The other guys, the game’s stars, haven’t gotten it done. They’ve been there on Sunday. Rory was there at Honda. Scott was there at Bay Hill. Mickelson was there at the Wells Fargo Championship last week.

And, of course, someone else won.

That’s why this PGA Tour season, which began way back last October, has been as flat as west Texas.

It’s had its moments, most notably Bubba Watson winning the Masters again, but it’s just sort of floated along otherwise.

J.B. Holmes winning at Quail Hollow last week was a good story as was Matt Kuchar holing a bunker shot on the 72nd hole to win the RBC Heritage after a month of near misses. Patrick Reed pronounced himself one of the five best players in the game and, since then, has missed two cuts in four starts, failed to to finish inside the top 45 in the other two events and broken par three times in 12 rounds.

Sizzle has been missing.

Maybe it returns at The Players Championship, which begins Thursday at the TPC Stadium course, which can be to tournament golf what Talladega is to NASCAR.

Maybe, like so many things, it goes back to Tiger. Or, more accurately, no Tiger.

“It’s obvious when he’s not around,” Adam Scott said.

Scott, it should be noted, can supplant Woods as the No. 1 player in the world if he finishes 16th or better this week. In a quirk that is too complicated to explain, Scott would ascend to No. 1 if he didn’t play this week. Strange but true.

Like cicadas and white pants, the Tour goes in cycles. Right now, it’s in a different player every week mode. Even when Jimmy Walker won three times in four months, it came during football season, which even the PGA Tour acknowledges dominates the sports landscape like the summer sun in Scottsdale.

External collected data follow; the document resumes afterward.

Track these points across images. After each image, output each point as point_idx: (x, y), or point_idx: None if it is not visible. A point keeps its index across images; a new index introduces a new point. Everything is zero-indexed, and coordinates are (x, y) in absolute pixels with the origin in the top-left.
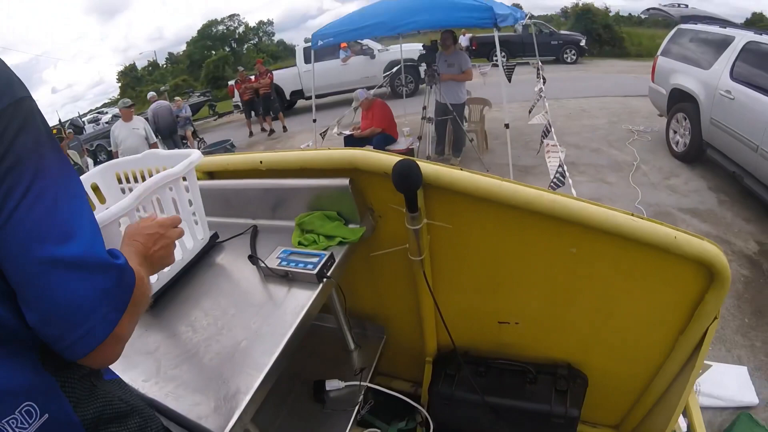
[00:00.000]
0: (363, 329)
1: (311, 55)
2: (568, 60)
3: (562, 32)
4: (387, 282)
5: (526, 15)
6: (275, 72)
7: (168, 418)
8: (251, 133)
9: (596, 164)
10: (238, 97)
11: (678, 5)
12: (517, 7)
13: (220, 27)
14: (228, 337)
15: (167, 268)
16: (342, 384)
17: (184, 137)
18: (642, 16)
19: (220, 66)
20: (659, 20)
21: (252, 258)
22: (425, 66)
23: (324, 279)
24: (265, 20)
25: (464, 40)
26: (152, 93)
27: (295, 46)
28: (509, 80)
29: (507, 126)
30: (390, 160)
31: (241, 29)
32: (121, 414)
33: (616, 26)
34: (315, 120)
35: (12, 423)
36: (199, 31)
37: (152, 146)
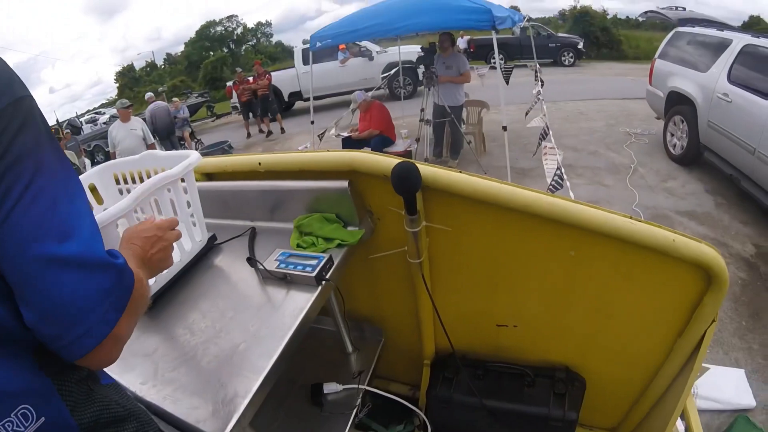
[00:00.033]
0: (361, 332)
1: (309, 57)
2: (566, 63)
3: (560, 35)
4: (385, 284)
5: (524, 17)
6: (273, 73)
7: (166, 422)
8: (249, 135)
9: (594, 167)
10: (236, 99)
11: (676, 8)
12: (515, 10)
13: (219, 28)
14: (226, 340)
15: (165, 270)
16: (340, 387)
17: (182, 138)
18: (639, 19)
19: (218, 67)
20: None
21: (250, 260)
22: (423, 68)
23: (323, 281)
24: (264, 21)
25: (462, 43)
26: (150, 94)
27: (294, 48)
28: (507, 82)
29: (505, 128)
30: (389, 163)
31: (240, 30)
32: (119, 418)
33: (614, 29)
34: (313, 122)
35: (8, 426)
36: (198, 32)
37: (150, 147)
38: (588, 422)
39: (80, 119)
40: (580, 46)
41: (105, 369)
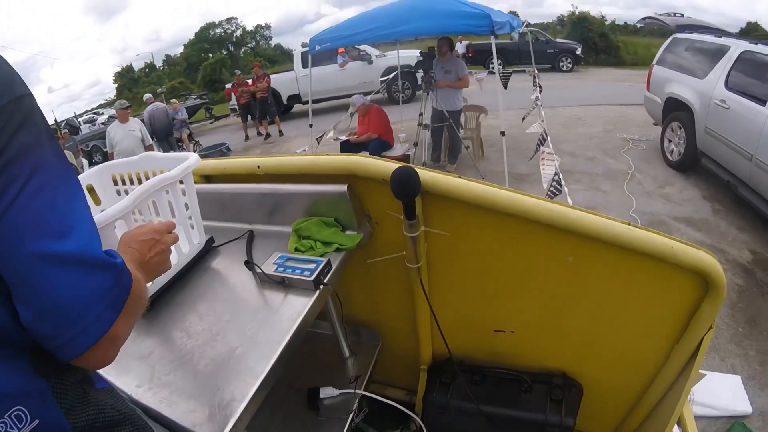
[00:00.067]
0: (358, 336)
1: (309, 60)
2: (564, 68)
3: (558, 40)
4: (383, 289)
5: (523, 23)
6: (273, 76)
7: (162, 425)
8: (247, 137)
9: (591, 172)
10: (235, 101)
11: (674, 14)
12: (514, 15)
13: (218, 30)
14: (223, 344)
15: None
16: (336, 392)
17: (180, 140)
18: (638, 25)
19: (217, 69)
20: (655, 29)
21: (248, 263)
22: (422, 72)
23: (321, 286)
24: (263, 24)
25: (461, 47)
26: (148, 95)
27: (293, 51)
28: (505, 87)
29: (503, 134)
30: (388, 167)
31: (239, 32)
32: (114, 423)
33: (612, 35)
34: (311, 125)
35: (1, 427)
36: (197, 34)
37: (148, 148)
38: (584, 429)
39: (78, 119)
40: (578, 52)
41: (101, 371)
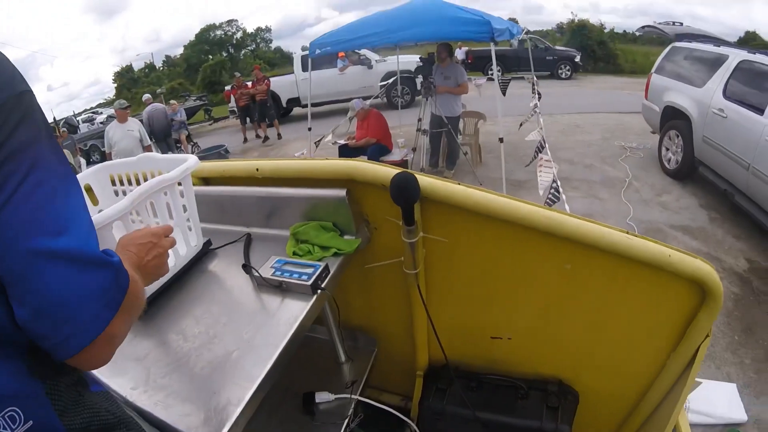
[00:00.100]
0: (354, 341)
1: (309, 64)
2: (563, 75)
3: (558, 48)
4: (380, 294)
5: (523, 30)
6: (272, 79)
7: (157, 428)
8: (245, 139)
9: (589, 180)
10: (234, 103)
11: (673, 23)
12: (514, 22)
13: (218, 32)
14: (219, 347)
15: None
16: (332, 396)
17: (178, 141)
18: (637, 34)
19: (217, 71)
20: (654, 38)
21: (246, 267)
22: (422, 78)
23: (318, 290)
24: (263, 27)
25: (460, 53)
26: (147, 95)
27: (293, 54)
28: (504, 94)
29: (501, 140)
30: (388, 173)
31: (239, 35)
32: (109, 426)
33: (611, 43)
34: (310, 128)
35: None
36: (197, 35)
37: (146, 149)
38: None
39: (77, 118)
40: (577, 60)
41: (96, 373)
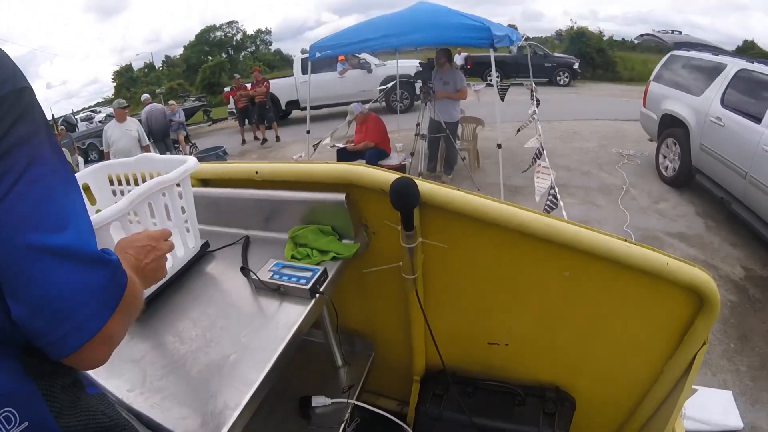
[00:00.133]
0: (351, 345)
1: (308, 66)
2: (561, 82)
3: (556, 55)
4: (377, 299)
5: (522, 37)
6: (272, 81)
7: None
8: (244, 141)
9: (586, 187)
10: (233, 105)
11: (672, 32)
12: (513, 28)
13: (218, 33)
14: (216, 350)
15: None
16: (328, 401)
17: (177, 141)
18: (635, 41)
19: (217, 72)
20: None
21: (244, 270)
22: (421, 83)
23: (317, 294)
24: (263, 29)
25: (459, 59)
26: (146, 95)
27: (293, 57)
28: (502, 99)
29: (499, 146)
30: (388, 178)
31: (239, 36)
32: (105, 429)
33: (610, 50)
34: (309, 131)
35: None
36: (197, 36)
37: (144, 149)
38: None
39: (76, 116)
40: (576, 67)
41: (92, 374)
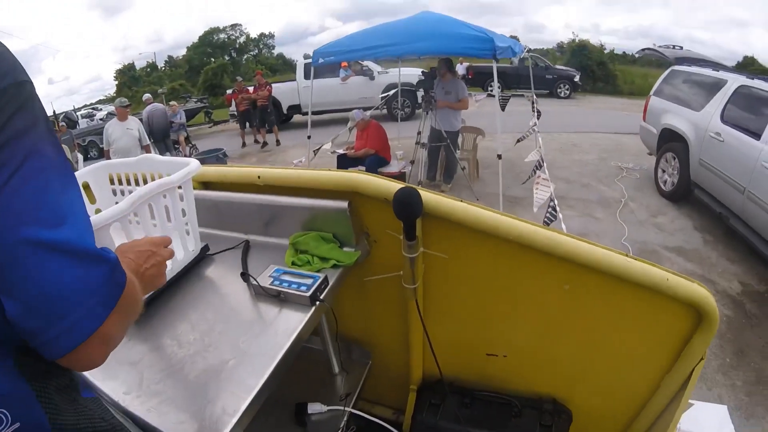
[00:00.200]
0: (348, 352)
1: (311, 72)
2: (562, 95)
3: (557, 67)
4: (376, 307)
5: (525, 48)
6: (274, 85)
7: None
8: (244, 144)
9: (585, 199)
10: (235, 107)
11: (673, 47)
12: (515, 40)
13: (222, 35)
14: (215, 355)
15: None
16: (324, 408)
17: (177, 142)
18: (636, 55)
19: (219, 74)
20: (653, 60)
21: (244, 275)
22: (423, 92)
23: (317, 302)
24: (267, 33)
25: (461, 69)
26: (148, 95)
27: (295, 61)
28: (503, 109)
29: (500, 157)
30: (391, 187)
31: (242, 39)
32: None
33: (611, 64)
34: (310, 136)
35: None
36: (201, 38)
37: (145, 148)
38: None
39: (77, 113)
40: (577, 79)
41: (89, 376)
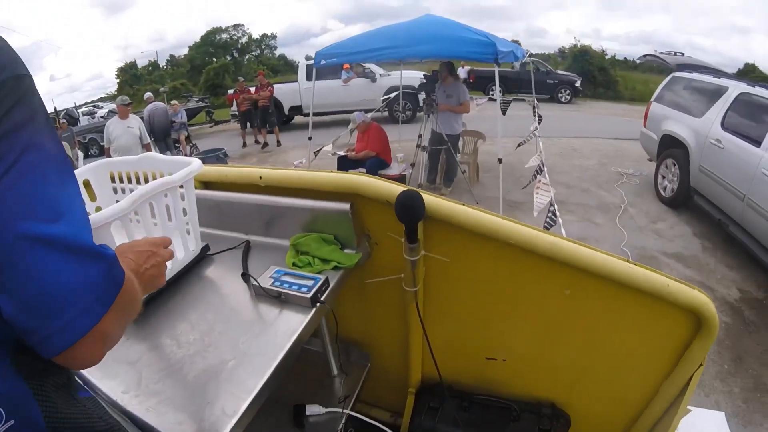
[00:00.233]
0: (347, 354)
1: (313, 73)
2: (563, 99)
3: (559, 72)
4: (376, 309)
5: (527, 53)
6: (276, 86)
7: None
8: (245, 144)
9: (585, 204)
10: (236, 107)
11: (674, 53)
12: (517, 44)
13: (224, 35)
14: (215, 355)
15: None
16: (323, 410)
17: (177, 141)
18: (637, 61)
19: (220, 74)
20: (654, 66)
21: (245, 275)
22: (425, 95)
23: (318, 304)
24: (269, 33)
25: (462, 72)
26: (149, 93)
27: (297, 62)
28: (504, 114)
29: (500, 161)
30: (394, 190)
31: (245, 39)
32: (97, 431)
33: (612, 69)
34: (311, 138)
35: None
36: (203, 37)
37: (145, 147)
38: None
39: (78, 110)
40: (578, 84)
41: (86, 375)
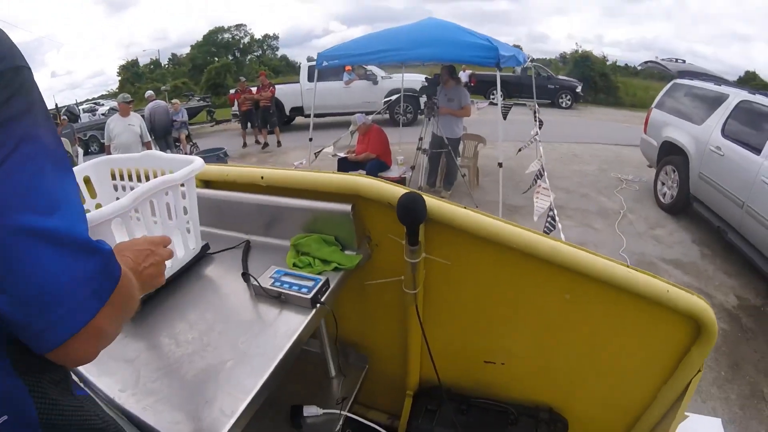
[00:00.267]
0: (345, 356)
1: (315, 74)
2: (563, 105)
3: (560, 77)
4: (375, 311)
5: (528, 58)
6: (278, 86)
7: None
8: (245, 144)
9: (584, 209)
10: (237, 107)
11: (675, 60)
12: (518, 49)
13: (226, 35)
14: (213, 355)
15: None
16: (320, 411)
17: (178, 140)
18: (639, 68)
19: (222, 74)
20: (655, 73)
21: (245, 275)
22: (426, 98)
23: (318, 304)
24: (271, 34)
25: (464, 76)
26: (150, 92)
27: (299, 63)
28: (504, 118)
29: (500, 165)
30: (396, 191)
31: (246, 40)
32: (94, 429)
33: (613, 75)
34: (311, 139)
35: None
36: (205, 37)
37: (146, 145)
38: None
39: (79, 107)
40: (578, 90)
41: (82, 371)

The Players Championship can go a long way defining this season and not just because television will keep replaying shots that splashdown at the famous par-3 17th hole. It’s one of the handful of events that brings all the best players together, it has a history that’s familiar to golf fans and it’s a cool event on a fun course.

When the Players Championship moved to May in 2007, it was, in part, to escape the shadow of the NCAA tournament and provide better agronomic conditions for the golfers. This year, it’s being dwarfed by the NFL draft (the local Jacksonville Jaguars have the third pick and Johnny Manziel is in play) and a handful of greens have more dirt than grass.

Commissioner Tim Finchem said the greens will be completely redone after next year’s event, some trees will be removed and raised the possibility – a remote one – that the Tour might reconsider the May date if weather-related grass problems persist.

None of that will matter, though, when Mickelson, Sergio Garcia and Dustin Johnson head out at 8:39 a.m. Thursday and Fowler, Scott and Steve Stricker tee it up after lunch.

The PGA Tour, like every other major sport, is star driven. Dynasties and dominant players are good things, whether it’s the Miami Heat, Jimmie Johnson or Peyton Manning. Until Woods returns – he says he’s hopeful that will be sometime this summer but that may be wishful thinking – the PGA Tour keeps rolling along.

It’s been a relatively quiet ride so far.